Support for a Ph.D. student wishing to be trained in atlas.ti to code and analyse his/her data. The supervisor guided the student through the installation of the R programming environment, including the package needed for some exploratory analysis of tabular data. The dataset was then formatted for geometric analysis, using multiple and joint correspondence analysis methods. Finally, a discussion was held on the exploration of tabular data in relation to other sources of information in the thesis. 

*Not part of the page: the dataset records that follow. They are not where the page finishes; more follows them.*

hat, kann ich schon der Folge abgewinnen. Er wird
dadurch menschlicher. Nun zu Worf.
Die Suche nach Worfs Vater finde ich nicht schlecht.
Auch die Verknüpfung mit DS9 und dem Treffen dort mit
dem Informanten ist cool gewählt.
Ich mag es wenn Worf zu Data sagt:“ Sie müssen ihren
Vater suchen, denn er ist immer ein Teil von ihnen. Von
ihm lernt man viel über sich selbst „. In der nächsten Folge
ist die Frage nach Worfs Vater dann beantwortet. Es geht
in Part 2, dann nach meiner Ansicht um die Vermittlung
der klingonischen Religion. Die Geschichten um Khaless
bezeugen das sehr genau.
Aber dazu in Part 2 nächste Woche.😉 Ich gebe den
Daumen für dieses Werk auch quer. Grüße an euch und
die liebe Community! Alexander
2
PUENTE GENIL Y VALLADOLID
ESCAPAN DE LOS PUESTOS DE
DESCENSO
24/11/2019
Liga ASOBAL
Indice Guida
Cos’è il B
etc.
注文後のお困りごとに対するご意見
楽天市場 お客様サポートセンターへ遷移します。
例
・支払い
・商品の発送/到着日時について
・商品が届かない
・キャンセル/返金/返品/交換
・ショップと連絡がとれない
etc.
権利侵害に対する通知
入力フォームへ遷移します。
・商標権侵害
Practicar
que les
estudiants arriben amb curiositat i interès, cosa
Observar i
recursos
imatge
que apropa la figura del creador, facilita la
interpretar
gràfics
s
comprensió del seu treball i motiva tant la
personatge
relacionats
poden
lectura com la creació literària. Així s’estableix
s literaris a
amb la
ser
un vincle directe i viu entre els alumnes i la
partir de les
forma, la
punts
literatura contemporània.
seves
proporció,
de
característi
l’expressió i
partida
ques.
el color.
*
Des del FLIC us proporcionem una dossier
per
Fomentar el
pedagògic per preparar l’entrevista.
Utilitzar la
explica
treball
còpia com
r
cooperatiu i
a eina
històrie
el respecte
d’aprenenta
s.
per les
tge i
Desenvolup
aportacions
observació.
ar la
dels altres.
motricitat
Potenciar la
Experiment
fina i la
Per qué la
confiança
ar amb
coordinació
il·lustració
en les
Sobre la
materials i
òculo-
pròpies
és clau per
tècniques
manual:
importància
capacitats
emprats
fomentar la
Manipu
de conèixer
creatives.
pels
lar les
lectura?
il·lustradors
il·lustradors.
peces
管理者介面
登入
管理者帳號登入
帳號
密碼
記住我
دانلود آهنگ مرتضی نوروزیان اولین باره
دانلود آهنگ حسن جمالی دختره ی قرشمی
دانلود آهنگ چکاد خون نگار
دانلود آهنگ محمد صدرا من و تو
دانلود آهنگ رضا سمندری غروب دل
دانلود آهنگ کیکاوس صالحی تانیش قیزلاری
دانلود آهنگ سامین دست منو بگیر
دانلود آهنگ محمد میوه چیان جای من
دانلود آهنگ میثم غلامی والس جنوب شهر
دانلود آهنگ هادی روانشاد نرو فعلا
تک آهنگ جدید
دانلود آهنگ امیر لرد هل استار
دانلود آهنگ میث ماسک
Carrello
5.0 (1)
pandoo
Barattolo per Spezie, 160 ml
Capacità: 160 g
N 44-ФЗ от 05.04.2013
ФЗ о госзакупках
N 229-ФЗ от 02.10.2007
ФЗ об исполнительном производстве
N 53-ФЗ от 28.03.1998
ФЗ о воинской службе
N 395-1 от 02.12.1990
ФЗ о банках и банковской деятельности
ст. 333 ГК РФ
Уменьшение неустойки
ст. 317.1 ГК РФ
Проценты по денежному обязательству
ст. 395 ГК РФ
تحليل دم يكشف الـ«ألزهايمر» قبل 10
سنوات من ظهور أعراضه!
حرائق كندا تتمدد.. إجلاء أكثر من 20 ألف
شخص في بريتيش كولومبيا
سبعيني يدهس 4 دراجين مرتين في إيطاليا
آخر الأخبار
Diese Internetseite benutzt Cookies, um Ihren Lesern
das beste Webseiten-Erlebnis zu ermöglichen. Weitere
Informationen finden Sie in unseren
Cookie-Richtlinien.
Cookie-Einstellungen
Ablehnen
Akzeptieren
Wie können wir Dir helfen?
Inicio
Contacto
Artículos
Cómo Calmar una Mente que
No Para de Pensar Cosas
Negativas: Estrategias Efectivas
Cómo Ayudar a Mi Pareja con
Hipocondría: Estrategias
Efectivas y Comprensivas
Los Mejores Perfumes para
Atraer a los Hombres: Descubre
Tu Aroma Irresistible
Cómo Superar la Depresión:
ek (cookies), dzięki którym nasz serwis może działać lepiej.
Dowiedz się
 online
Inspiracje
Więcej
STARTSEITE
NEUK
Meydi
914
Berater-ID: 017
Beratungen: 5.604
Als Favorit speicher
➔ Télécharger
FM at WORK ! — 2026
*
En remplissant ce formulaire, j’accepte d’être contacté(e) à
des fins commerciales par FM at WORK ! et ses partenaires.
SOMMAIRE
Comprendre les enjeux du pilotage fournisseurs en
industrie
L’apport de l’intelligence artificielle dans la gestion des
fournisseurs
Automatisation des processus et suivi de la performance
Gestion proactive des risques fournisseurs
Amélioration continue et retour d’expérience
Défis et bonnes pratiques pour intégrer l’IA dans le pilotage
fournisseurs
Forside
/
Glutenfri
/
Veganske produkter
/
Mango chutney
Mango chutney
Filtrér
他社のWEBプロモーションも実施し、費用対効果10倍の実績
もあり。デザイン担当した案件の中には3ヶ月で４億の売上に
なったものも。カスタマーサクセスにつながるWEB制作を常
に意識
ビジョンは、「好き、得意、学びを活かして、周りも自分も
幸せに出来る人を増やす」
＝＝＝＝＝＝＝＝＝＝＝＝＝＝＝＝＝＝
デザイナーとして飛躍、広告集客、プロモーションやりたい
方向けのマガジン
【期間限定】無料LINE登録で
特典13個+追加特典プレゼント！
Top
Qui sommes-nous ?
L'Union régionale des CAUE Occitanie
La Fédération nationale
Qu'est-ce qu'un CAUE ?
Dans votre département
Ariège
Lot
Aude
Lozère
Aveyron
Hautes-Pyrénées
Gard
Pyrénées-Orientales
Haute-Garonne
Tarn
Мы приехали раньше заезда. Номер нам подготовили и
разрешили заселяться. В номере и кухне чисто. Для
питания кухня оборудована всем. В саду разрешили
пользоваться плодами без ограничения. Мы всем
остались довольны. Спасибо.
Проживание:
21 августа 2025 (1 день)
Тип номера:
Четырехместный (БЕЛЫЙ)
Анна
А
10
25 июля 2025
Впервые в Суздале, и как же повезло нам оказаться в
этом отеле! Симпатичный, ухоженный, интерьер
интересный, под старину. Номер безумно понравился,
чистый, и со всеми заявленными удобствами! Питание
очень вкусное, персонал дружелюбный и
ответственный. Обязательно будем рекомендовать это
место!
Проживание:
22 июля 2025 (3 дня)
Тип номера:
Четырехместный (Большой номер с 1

Data coding and security in sociology of health

Help provided to a Ph.D. student seeking to develop a data analysis grid in the sociology of health, as well as advice on the best way to guarantee medical confidentiality and the rights and freedoms of the patients and doctors observed and interviewed in the course of her/his research. Finally, from a methodological and theoretical point of view, he/she was seeking to explain better his/her position (as a researcher suffering from the same pathology as his/her interviewees). The Ph.D student's data anonymization procedure was verified and validated. Nevertheless, the supervisors pointed out that the data collected by the student was all the more sensitive in that it concerned medical confidentiality. In fact, the research method is based on ethnography, combining observations during medical consultations, interviews with patients and doctors (identifiable by their word and because the name of the hospital is mentioned as a case study) and questionnaires. He/She was advised to consult his university's ethics committee, a step already taken, and to avoid storing his/her data on unencrypted USB keys (or external hard drives). His/Her data should also be deleted within a reasonable time after the defense. Secondly, although a draft data analysis grid had already been drawn up, the data was presented in summary form in Excel. The supervisors therefore trained him/her in the creation of pivot tables. Finally, a number of bibliographical recommendations were made, particularly in the fields of cultural studies, studies of sub- and counter-cultures, feminist studies and interpretive anthropology on the relationship between the researcher and his or her respondents and research subject.